Group narcissism is less easy to recognize than individual narcissism. (79)
Side note in parentheses here
(What the majority of people consider to be “reasonable” is that about which there is agreement, if not among all, at least among a substantial number of people: “reasonable,” for most people, has nothing to do with reason, but with consensus.) (79-80)
God, narcissism explains so much, and most of the world’s religions and philosophies actually work to curb narcissism in multiple ways — Fromm sees it as the goal of (hu)man to overcome narcissism, but more on that next post.
The rest…
There is another chapter on incestuous ties…which did not speak to me, but the more postcolonial theory I am reading the more I wish I had paid more attention here, grappled with Fromm to counter Lacan. So I may come back to this. Later. For now I will end on Fromm’s own summation of evil, before going on to look at how he thinks we should fight for good:
1. Evilness is a specifically human phenomenon. It is the attempt to regress to the pre-human state and to eliminate that which is specifically human: reason, love, freedom. …. Evil is man’s loss of himself in the tragic attempt to escape the burden of his humanity. And the potential of evil is all the greater because man is endowed with an imagination that enables him to imagine all the possibilities for evil and thus to desire and act on them… (148)
2. The degrees of evilness are at the same time the degrees of regression. The greatest evil is those strivings which are most directed against life; the love for death, the incestuous-symbiotic striving to return to the womb, to the soil, to the inorganic; the narcissistic self-immolation which makes a man an enemy of life, precisely because he can’t leave the prison of his own ego.

· · · · · · ·

Carry on the post above about Fromm's view of narcissism and evil, starting right after its last sentence.

· · · · · · ·

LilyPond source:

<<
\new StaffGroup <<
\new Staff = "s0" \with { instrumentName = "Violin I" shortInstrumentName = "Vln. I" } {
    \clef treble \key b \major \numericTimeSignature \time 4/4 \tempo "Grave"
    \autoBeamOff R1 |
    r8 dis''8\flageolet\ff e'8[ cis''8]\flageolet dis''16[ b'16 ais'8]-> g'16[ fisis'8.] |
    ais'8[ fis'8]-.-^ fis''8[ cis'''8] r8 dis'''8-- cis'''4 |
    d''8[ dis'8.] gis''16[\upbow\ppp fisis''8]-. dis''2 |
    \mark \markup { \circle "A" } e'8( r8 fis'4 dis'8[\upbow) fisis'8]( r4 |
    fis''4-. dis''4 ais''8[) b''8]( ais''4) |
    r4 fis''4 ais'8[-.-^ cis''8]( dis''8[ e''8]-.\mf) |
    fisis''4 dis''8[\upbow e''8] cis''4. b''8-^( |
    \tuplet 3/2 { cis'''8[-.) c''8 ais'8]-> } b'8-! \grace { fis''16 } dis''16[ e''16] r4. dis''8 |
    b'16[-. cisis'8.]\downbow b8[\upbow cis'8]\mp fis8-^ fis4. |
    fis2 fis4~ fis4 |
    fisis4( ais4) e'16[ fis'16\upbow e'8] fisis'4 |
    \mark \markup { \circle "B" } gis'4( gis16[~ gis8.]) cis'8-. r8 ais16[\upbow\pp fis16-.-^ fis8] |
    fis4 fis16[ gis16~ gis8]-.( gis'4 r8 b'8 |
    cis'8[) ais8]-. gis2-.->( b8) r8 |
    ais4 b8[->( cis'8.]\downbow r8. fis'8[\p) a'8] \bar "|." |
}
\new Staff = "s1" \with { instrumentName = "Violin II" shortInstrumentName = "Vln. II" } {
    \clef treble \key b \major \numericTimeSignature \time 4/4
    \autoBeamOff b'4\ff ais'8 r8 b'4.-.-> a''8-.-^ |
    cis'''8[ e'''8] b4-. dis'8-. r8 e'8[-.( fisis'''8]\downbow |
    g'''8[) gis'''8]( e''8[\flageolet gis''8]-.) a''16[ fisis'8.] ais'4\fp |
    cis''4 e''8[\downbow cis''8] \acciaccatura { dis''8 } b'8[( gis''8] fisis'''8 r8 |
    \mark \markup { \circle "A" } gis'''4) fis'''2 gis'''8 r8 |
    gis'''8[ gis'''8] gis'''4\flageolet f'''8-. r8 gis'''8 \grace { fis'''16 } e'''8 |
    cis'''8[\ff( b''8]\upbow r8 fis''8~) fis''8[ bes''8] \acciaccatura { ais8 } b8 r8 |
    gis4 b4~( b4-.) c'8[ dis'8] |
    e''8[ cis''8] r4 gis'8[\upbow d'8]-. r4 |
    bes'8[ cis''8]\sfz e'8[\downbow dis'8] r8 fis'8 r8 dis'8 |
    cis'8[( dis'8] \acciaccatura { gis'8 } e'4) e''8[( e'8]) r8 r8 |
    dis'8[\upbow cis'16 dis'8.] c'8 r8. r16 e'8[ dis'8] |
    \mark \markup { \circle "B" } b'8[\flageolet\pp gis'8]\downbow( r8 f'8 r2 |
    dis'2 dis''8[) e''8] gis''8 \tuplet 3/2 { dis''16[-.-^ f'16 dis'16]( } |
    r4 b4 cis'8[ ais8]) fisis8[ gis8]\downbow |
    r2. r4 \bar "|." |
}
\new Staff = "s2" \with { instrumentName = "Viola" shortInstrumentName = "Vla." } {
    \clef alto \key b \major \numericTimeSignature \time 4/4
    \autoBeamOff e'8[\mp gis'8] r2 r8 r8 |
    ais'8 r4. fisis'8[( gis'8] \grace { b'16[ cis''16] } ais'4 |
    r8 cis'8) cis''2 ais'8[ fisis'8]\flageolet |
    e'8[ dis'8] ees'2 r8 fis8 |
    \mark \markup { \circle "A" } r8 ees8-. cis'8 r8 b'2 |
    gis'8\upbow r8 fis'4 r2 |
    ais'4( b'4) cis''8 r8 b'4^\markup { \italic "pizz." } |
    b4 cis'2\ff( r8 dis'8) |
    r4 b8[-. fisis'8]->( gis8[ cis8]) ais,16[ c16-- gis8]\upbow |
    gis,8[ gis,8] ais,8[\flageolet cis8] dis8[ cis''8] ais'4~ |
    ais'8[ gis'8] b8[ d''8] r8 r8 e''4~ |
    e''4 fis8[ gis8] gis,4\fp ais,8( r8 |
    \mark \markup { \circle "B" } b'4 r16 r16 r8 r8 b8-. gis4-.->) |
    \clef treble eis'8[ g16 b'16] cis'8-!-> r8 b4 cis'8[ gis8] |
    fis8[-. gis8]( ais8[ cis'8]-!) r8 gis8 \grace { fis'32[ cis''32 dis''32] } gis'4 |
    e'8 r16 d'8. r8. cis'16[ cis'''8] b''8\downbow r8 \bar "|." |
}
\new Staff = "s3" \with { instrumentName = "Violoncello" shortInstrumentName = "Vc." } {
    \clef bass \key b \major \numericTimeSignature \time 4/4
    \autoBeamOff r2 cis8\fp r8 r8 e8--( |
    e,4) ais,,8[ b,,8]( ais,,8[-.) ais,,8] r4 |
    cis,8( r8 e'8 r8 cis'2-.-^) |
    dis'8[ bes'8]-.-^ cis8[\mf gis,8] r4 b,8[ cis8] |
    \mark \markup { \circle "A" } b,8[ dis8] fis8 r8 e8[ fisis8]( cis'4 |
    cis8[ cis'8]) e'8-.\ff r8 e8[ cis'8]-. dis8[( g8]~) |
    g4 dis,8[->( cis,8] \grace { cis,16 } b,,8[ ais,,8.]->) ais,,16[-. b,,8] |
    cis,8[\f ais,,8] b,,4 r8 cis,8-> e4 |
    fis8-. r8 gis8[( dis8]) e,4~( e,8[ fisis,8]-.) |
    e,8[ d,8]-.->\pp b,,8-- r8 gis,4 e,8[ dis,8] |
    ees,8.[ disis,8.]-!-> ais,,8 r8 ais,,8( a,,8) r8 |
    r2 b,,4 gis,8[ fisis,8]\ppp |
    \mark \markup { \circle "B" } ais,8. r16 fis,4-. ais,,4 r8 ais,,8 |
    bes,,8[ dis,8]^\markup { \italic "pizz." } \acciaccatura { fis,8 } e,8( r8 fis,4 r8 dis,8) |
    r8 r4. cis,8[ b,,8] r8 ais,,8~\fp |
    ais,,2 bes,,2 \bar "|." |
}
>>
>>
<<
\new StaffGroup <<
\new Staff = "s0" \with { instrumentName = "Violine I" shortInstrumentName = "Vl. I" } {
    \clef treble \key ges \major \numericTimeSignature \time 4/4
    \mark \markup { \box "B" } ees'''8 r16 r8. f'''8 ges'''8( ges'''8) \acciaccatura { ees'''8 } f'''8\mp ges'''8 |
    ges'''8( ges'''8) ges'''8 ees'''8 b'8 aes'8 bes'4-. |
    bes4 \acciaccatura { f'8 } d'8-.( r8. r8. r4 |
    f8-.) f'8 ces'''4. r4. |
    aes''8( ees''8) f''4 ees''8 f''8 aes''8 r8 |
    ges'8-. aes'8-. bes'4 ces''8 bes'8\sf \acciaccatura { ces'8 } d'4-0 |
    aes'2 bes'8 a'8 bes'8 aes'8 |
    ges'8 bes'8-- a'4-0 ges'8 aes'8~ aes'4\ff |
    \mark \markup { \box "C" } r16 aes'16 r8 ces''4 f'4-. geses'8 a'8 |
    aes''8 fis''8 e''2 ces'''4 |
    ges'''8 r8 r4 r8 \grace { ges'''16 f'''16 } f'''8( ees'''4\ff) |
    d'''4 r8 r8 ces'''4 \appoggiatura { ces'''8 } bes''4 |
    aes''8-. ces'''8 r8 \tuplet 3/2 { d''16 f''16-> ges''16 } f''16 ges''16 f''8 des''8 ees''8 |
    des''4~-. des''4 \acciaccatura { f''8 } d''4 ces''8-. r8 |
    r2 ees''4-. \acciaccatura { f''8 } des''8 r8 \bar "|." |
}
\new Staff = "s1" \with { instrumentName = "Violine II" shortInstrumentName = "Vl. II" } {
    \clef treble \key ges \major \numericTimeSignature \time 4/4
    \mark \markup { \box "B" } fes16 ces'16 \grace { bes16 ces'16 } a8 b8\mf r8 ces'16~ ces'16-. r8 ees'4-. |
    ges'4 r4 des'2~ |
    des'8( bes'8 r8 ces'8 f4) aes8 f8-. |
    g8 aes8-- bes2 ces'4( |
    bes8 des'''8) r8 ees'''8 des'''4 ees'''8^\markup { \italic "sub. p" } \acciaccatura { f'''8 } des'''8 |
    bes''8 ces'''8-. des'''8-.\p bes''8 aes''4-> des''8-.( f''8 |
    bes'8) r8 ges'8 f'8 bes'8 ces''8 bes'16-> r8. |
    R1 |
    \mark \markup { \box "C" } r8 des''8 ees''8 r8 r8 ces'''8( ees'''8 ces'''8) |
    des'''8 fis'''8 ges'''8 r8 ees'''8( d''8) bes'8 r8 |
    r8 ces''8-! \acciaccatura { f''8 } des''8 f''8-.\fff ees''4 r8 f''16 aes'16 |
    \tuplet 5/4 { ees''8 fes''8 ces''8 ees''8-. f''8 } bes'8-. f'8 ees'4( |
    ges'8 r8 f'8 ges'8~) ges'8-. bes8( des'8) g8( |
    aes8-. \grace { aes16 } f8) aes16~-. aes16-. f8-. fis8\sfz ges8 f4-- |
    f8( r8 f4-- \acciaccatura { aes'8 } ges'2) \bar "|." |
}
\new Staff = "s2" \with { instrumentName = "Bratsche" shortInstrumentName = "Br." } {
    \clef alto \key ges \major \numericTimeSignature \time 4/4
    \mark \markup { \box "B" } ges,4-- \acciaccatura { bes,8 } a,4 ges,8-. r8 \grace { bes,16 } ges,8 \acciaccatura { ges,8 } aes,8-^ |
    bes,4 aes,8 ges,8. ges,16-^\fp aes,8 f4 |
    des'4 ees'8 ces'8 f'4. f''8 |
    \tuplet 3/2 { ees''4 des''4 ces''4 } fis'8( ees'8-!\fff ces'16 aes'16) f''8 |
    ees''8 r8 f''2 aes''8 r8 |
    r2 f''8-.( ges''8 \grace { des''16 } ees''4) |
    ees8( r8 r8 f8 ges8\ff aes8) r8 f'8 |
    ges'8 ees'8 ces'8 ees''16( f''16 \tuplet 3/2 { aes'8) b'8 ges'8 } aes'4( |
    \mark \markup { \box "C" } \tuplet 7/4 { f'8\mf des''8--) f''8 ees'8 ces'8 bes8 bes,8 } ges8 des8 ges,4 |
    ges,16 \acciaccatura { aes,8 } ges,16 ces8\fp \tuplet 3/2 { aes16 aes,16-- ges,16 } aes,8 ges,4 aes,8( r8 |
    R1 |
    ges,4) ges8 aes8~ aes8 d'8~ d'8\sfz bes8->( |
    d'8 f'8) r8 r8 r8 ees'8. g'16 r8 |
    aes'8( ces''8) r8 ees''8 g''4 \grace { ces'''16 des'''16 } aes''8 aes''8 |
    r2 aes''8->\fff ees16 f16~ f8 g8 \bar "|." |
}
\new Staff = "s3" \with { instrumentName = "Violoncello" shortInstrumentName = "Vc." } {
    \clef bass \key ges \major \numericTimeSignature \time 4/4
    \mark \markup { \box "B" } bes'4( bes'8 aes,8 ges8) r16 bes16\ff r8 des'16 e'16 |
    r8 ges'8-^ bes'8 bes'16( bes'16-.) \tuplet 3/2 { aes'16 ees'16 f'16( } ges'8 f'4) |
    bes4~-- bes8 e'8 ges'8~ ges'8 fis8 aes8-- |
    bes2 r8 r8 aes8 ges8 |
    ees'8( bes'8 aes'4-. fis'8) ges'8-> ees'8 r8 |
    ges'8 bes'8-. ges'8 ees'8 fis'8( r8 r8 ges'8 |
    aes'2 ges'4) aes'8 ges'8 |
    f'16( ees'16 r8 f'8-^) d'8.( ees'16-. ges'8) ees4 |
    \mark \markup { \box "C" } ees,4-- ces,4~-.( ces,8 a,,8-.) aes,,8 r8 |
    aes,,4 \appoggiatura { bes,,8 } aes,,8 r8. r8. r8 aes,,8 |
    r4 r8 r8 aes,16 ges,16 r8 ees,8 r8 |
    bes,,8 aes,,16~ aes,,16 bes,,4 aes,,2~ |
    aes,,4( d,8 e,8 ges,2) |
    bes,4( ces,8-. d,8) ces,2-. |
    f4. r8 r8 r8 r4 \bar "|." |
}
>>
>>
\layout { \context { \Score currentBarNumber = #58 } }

· · · · · · ·

OUTPUT
3. There is lesser evil, according to the lesser degree of regression. There is lack of love, lack of reason, lack of interest, lack of courage.
4. Man is inclined to regress and to move forward; this is another way of saying he is inclined to good and to evil.
5. Man is responsible up to the point where he is free to (149) choose for his own action [and see the next post on the material constraints on freedom, which are vital to remember here]. But responsibility is nothing but an ethical postulate… Precisely because evil is human…it is inside every one of us. The more we are aware of it, the less are we able to set ourselves up as judges of others.
6. Man’s heart can harden; it can become inhuman, yet never nonhuman. … We must not rely on anyone’s saving us, but be very aware that wrong choices make us incapable of saving ourselves. (150)
I rather like this description of evil, I think it is something we must think about but in the West, liberal academia is a little too removed from their own wars and the death and destruction and torture and poverty that surround them to find this an important subject. But look at our world. What else should we be talking about, and in what other way than one well-grounded both in our psyche and the material conditions in which we live and struggle?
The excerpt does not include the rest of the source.